● **Set exercise 1**
Answer these questions about the Poly MGM Museum article:
(a) On what date did the museum host its Silk Roads Cultural Exchange Programme 2026?
(b) How many works will "Confluence in Glass: East-West Artistry Across Time" feature?
(c) Which institution in Lisbon is lending the Persian Farahan carpet?

● **Source document**
--------------------

Building on Macau’s legacy as a historic port of trade, the Poly MGM Museum hosted its Silk Roads Cultural Exchange Programme 2026 on April 11, including the signing of memorandums of understanding with five institutions from Beijing, Xinjiang, Gansu, Shaanxi and Guangdong. “Our aim is to keep the Silk Road alive as a story of exchange, imagination and shared humanity,” says Kuok.

In addition, the museum announced an upcoming exhibition set to debut in the fourth quarter of the year, “Confluence in Glass: East-West Artistry Across Time”, presented in collaboration with the National Museum of China and Shandong’s Zibo Ceramic and Glass Museum. It will feature more than 180 works tracing three millennia of Chinese Zibo glassmaking craftsmanship.
“Visitors will encounter carefully considered juxtapositions where Eastern and Western glass pieces are placed side-by-side, revealing both contrasts in aesthetic language and shared mastery of technique,” Kuok explains.

Poly MGM’s ongoing “Silk Roads Beyond Borders” exhibition, which opened in October 2025, will also expand with the addition of a Persian Farahan carpet from the Museu Medeiros e Almeida in Lisbon, as well as 18th century works by Venetian School masters Giovanni Antonio Canal, better known as Canaletto, and Michele Marieschi, both on loan from The Paolo and Carolina Zani Foundation of Art and Culture in Brescia, Italy, with support from the Consulate General of Italy.

They capture Venice – a key European gateway for Silk Road goods – at the height of its mercantile power. Displayed alongside Chinese silk and porcelain, these works show how aesthetics travelled. “These works remind us that cultural exchange was never abstract,” Kuok says. “It was lived and felt across cities like Venice and the other Silk Road regions represented in our exhibition.”

--------------------

● **The data**
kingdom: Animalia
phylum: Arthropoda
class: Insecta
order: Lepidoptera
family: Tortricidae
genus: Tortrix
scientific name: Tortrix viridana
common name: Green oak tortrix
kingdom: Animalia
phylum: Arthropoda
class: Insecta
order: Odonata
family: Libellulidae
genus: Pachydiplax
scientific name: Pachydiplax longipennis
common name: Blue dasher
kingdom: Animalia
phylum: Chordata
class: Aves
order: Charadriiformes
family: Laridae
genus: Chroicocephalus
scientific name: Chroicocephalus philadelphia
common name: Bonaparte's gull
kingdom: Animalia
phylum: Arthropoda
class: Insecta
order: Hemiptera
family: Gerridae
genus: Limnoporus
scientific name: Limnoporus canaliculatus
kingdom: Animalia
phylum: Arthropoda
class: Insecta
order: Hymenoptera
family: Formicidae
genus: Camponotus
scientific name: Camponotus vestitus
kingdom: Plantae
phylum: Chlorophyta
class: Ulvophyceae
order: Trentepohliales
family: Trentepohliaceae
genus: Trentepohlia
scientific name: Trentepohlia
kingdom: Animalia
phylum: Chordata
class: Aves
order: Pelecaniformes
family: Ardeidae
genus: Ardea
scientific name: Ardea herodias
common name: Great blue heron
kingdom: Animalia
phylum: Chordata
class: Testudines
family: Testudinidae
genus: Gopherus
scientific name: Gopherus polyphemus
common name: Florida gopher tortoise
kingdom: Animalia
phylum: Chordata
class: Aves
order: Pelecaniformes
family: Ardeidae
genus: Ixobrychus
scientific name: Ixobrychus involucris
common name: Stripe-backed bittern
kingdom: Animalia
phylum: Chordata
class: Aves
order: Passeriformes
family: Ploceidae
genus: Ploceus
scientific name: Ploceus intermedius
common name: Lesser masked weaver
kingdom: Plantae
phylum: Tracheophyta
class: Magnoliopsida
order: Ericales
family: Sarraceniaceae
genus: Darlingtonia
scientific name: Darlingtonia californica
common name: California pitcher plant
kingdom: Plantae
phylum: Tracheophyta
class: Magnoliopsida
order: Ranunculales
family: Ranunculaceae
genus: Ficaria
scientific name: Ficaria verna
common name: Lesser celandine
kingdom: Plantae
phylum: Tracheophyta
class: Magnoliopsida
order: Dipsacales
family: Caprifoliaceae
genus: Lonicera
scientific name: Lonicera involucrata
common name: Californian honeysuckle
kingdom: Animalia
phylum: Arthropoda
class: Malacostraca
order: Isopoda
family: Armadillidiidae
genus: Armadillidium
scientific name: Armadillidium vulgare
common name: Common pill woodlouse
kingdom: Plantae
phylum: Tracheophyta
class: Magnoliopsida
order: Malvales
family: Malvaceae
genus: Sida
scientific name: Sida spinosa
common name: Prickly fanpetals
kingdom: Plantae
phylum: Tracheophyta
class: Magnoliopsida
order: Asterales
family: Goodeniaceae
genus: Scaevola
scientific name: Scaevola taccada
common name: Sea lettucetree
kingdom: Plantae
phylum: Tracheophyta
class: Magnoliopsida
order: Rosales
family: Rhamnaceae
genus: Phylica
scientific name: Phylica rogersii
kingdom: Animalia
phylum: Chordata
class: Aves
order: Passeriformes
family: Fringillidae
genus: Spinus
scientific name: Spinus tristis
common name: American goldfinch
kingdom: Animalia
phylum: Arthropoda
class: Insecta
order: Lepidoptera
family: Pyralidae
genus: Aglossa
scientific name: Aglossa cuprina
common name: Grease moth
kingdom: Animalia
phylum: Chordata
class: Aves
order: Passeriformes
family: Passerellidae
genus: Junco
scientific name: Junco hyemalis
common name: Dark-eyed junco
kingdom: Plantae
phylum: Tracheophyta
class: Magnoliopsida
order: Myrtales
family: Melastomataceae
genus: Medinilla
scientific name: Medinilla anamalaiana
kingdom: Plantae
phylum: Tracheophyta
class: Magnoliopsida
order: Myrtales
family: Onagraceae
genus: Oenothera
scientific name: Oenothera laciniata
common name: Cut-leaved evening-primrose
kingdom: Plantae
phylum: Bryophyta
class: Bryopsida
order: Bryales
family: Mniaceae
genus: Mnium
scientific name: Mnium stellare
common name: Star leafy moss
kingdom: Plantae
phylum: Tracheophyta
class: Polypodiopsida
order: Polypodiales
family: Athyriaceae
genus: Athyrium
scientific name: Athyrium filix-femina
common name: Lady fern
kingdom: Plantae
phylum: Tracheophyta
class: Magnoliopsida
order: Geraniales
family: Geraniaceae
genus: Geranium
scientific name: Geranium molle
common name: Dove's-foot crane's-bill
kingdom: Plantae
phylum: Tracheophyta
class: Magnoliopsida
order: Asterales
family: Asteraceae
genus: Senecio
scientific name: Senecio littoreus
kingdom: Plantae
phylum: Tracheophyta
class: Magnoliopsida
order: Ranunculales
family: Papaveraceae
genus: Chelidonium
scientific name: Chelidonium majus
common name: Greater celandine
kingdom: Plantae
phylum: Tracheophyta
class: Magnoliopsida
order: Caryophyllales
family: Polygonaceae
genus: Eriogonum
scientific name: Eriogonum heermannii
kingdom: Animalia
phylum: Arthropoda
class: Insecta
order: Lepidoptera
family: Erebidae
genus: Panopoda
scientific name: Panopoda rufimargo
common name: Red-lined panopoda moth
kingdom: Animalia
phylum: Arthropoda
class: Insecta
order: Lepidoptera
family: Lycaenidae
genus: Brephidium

--------------------

● **Set exercise 2**
Rewrite the rows from the first one through the line holding "common name: Stripe-backed bittern", inclusive, as a CSV with the columns field and value. Give one row per line. Put each field's text and its answer in separate quoted fields, and turn any line breaks into spaces.

● **Correct response 1**
(a) April 11
(b) More than 180 works
(c) The Museu Medeiros e Almeida

● **Correct response 2**
field,value
"kingdom:","Animalia"
"phylum:","Arthropoda"
"class:","Insecta"
"order:","Lepidoptera"
"family:","Tortricidae"
"genus:","Tortrix"
"scientific name:","Tortrix viridana"
"common name:","Green oak tortrix"
"kingdom:","Animalia"
"phylum:","Arthropoda"
"class:","Insecta"
"order:","Odonata"
"family:","Libellulidae"
"genus:","Pachydiplax"
"scientific name:","Pachydiplax longipennis"
"common name:","Blue dasher"
"kingdom:","Animalia"
"phylum:","Chordata"
"class:","Aves"
"order:","Charadriiformes"
"family:","Laridae"
"genus:","Chroicocephalus"
"scientific name:","Chroicocephalus philadelphia"
"common name:","Bonaparte's gull"
"kingdom:","Animalia"
"phylum:","Arthropoda"
"class:","Insecta"
"order:","Hemiptera"
"family:","Gerridae"
"genus:","Limnoporus"
"scientific name:","Limnoporus canaliculatus"
"kingdom:","Animalia"
"phylum:","Arthropoda"
"class:","Insecta"
"order:","Hymenoptera"
"family:","Formicidae"
"genus:","Camponotus"
"scientific name:","Camponotus vestitus"
"kingdom:","Plantae"
"phylum:","Chlorophyta"
"class:","Ulvophyceae"
"order:","Trentepohliales"
"family:","Trentepohliaceae"
"genus:","Trentepohlia"
"scientific name:","Trentepohlia"
"kingdom:","Animalia"
"phylum:","Chordata"
"class:","Aves"
"order:","Pelecaniformes"
"family:","Ardeidae"
"genus:","Ardea"
"scientific name:","Ardea herodias"
"common name:","Great blue heron"
"kingdom:","Animalia"
"phylum:","Chordata"
"class:","Testudines"
"family:","Testudinidae"
"genus:","Gopherus"
"scientific name:","Gopherus polyphemus"
"common name:","Florida gopher tortoise"
"kingdom:","Animalia"
"phylum:","Chordata"
"class:","Aves"
"order:","Pelecaniformes"
"family:","Ardeidae"
"genus:","Ixobrychus"
"scientific name:","Ixobrychus involucris"
"common name:","Stripe-backed bittern"